Durant les pratiques et tout en accomplissant le misogi, l’aïkidoka s’entraîne à unifier son énergie à celle de la « grande nature », à celle de l’univers, à la source de vie et de toute création. Son entraînement vise à vider son kokoro, cœur-esprit, à rendre son corps souple et délié, sans tensions, afin que le flux d’énergie vitale de la nature, dont il fait partie, puisse s’écouler en lui de la manière la plus fluide, libre et forte possible. Il en devient alors le réceptacle et le miroir. Michio Hikitsuchi Sensei, 10e dan, disait : « Aïkido, c’est nettoyer incessamment sa marmite intérieure de manière à ce qu’elle brille. Alors la lumière s’y reflète. » Puis il ajoutait : « Mais cette lumière ne nous appartient pas. »

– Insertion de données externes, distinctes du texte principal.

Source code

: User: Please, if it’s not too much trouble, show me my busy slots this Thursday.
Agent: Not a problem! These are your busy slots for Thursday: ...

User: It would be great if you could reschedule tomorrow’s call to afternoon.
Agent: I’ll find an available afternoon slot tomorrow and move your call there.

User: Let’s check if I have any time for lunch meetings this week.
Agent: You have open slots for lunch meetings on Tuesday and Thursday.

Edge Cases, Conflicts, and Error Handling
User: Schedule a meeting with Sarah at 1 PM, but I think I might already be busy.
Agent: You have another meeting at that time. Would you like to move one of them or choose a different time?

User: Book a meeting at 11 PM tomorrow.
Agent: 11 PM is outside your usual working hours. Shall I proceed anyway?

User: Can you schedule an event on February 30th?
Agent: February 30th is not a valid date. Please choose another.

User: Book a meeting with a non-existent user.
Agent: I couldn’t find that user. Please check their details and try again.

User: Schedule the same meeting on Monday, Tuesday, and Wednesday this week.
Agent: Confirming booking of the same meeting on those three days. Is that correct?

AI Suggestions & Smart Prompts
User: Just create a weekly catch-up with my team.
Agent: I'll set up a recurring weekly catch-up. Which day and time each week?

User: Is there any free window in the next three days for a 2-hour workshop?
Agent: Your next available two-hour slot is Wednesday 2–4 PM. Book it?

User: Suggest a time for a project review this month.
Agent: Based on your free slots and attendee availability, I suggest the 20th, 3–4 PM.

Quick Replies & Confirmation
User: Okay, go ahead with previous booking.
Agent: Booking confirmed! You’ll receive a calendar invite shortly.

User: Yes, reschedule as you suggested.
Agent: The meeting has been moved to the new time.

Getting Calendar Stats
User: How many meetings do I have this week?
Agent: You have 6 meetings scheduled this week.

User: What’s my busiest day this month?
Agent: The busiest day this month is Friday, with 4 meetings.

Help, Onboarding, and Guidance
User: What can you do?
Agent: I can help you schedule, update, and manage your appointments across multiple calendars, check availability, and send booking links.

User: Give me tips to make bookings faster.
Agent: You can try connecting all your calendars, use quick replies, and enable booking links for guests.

Cette lumière est le souffle de vie, l’énergie des kamisama, kannagara, écoulement divin du ki, de l’énergie. La forme traditionnelle de la pratique de l’aïkido entretient encore actuellement les pratiques sacrées enseignées par O Sensei, secrètes et mystiques, permettant de se relier aux kamisama. Ces pratiques remontent à des temps antérieurs à l’apparition du shintô au Japon.
Chaque personne possède en elle une petite flamme de vie. Toutefois, cette dernière est recouverte de nombreuses couches de conditionnements et d’égo qui l’empêchent de croître et de rayonner. Pratiquer l’aïkido, c’est se défaire petit à petit de chacune de ces couches, comme lorsqu’on épluche un oignon. Alors, peu à peu la lumière s’intensifie et rayonne davantage. L’important, disait O Sensei, n’est pas de parvenir au but, mais d’être en chemin. Le chemin, dô, est lumière. Plus l’aïkidoka chemine, plus il rayonne. Il devient comme un phare, éclairant le monde et le débarrassant de ses impuretés. Ceci est takemusu aïkidô. L’aïkidoka, ce guerrier de la paix, avec son cœur-esprit immuable, fudo shin, son ancrage solide, son centre fort, son esprit clair et son cœur ouvert, saura éviter tout fanatisme et traverser les épreuves de la vie avec sincérité, sérénité, dignité et bienveillance. Il est l’expression de shin zen bi, la vérité, la bonté, la beauté.